Running `hw8_1.py` now should output something for steps 1,2 and 3.
Submit the filled-in version of `hw8_1.py`
## 2) Homework Problem 2: TF-IDF
For this problem, we will compute the tf-idf scores for all the terms in each document in the `lecs/` folder.
Fill in the missing functions in `hw8_2.py`, according to their specifications. You may find the lecture notes linked above helpful for thinking about the format of the doc-word matrix, and the notebook linked above helpful for thinking about how to construct a doc-word matrix.

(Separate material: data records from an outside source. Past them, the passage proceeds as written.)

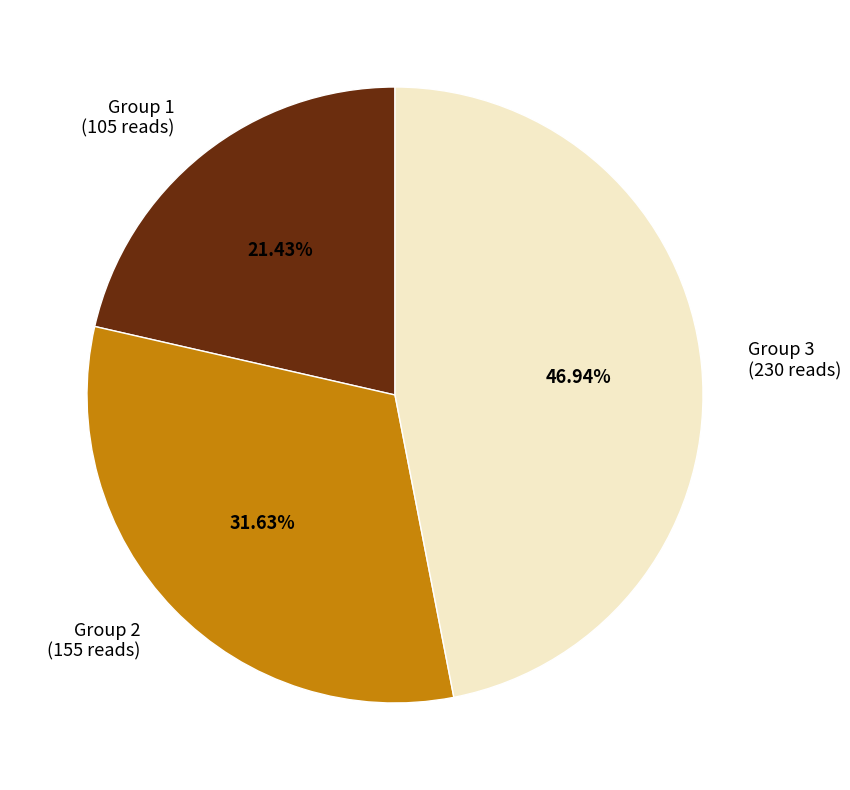

How many slices are in this pie chart?

3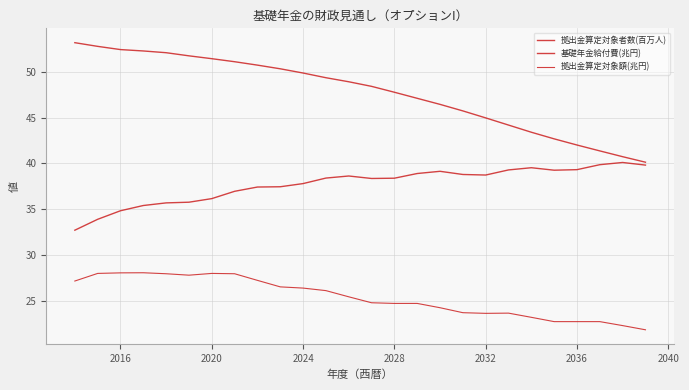

Does the chart have visible grid lines?

Yes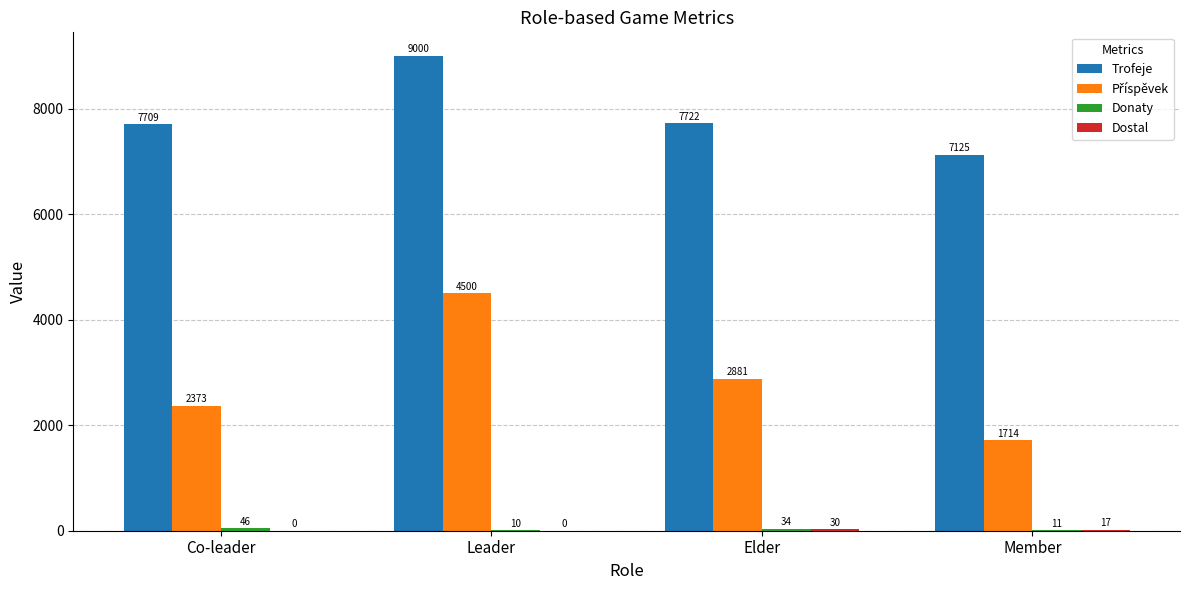

At which category is the sum across all series the highest?

Leader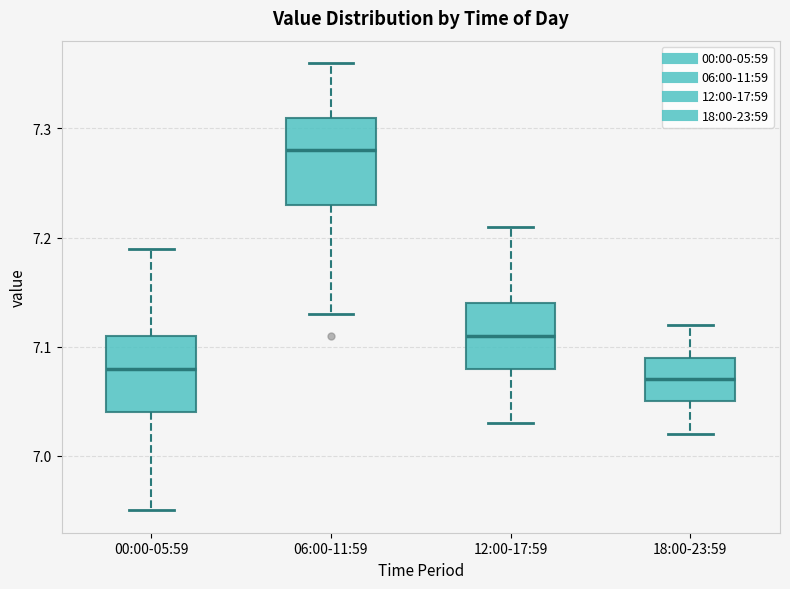

Reading left to right, read every box against the y-axis: the position of its median line, the range the box covers, and the ends of its whiskers. The values are not printed on the chart, so give them approximately, as read against the axis.

00:00-05:59: median 7.08, box 7.04 to 7.11, whiskers 6.95 to 7.19
06:00-11:59: median 7.28, box 7.23 to 7.31, whiskers 7.13 to 7.36
12:00-17:59: median 7.11, box 7.08 to 7.14, whiskers 7.03 to 7.21
18:00-23:59: median 7.07, box 7.05 to 7.09, whiskers 7.02 to 7.12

Note that even after installing nltk and importing it, you may need to add the following below your nltk import statement:
```
nltk.download('punkt')
nltk.download('stopwords')
nltk.download('wordnet')
```
While we will test you using our own tests, at the end of `hw8_2.py` are some good test cases to check your code as you go. Feel free to uncomment and recomment them where convenient for you as you write the different functions. The output to those should be:
```
*** Testing read_and_clean_doc ***
['let', "'s", 'look', 'wifi', "'s"]
*** Testing build_doc_word_matrix ***
(2, 429)
429
[2. 9. 2. 1. 1. 1. 3. 2. 1. 4.]
["'re", "'s", "'ve", '.11', '1', '1.2', '100', '11', '1997', '1999']
[ 6. 11. 0. 0. 0. 0. 0. 0. 0. 0.]
*** Testing build_tf_matrix ***
[0.00305344 0.01374046 0.00305344 0.00152672 0.00152672 0.00152672
0.00458015 0.00305344 0.00152672 0.00610687]
[0.01438849 0.0263789 0. 0. 0. 0.
0. 0. 0. 0. ]
[1. 1.]
*** Testing build_idf_matrix ***
[0. 0. 0.30103 0.30103 0.30103 0.30103 0.30103 0.30103 0.30103
0.30103]
*** Testing build_tfidf_matrix ***
(2, 429)
[0. 0. 0.00091918 0.00045959 0.00045959 0.00045959
0.00137876 0.00091918 0.00045959 0.00183835]
[0. 0. 0. 0. 0. 0. 0. 0. 0. 0.]
*** Testing find_distinctive_words ***
{'lecs/1_vidText.txt': ['second', 'per', 'megabit'], 'lecs/2_vidText.txt': ['point', 'router', 'set']}
```
Submit your filled in version of `hw8_2.py`
# What you need to submit
Each of the homework problems specify what file(s) to generate and submit for
that problem.
# Submitting your code
Push your completed `hw8_1.py` and `hw8_2.py` to your repository before the deadline.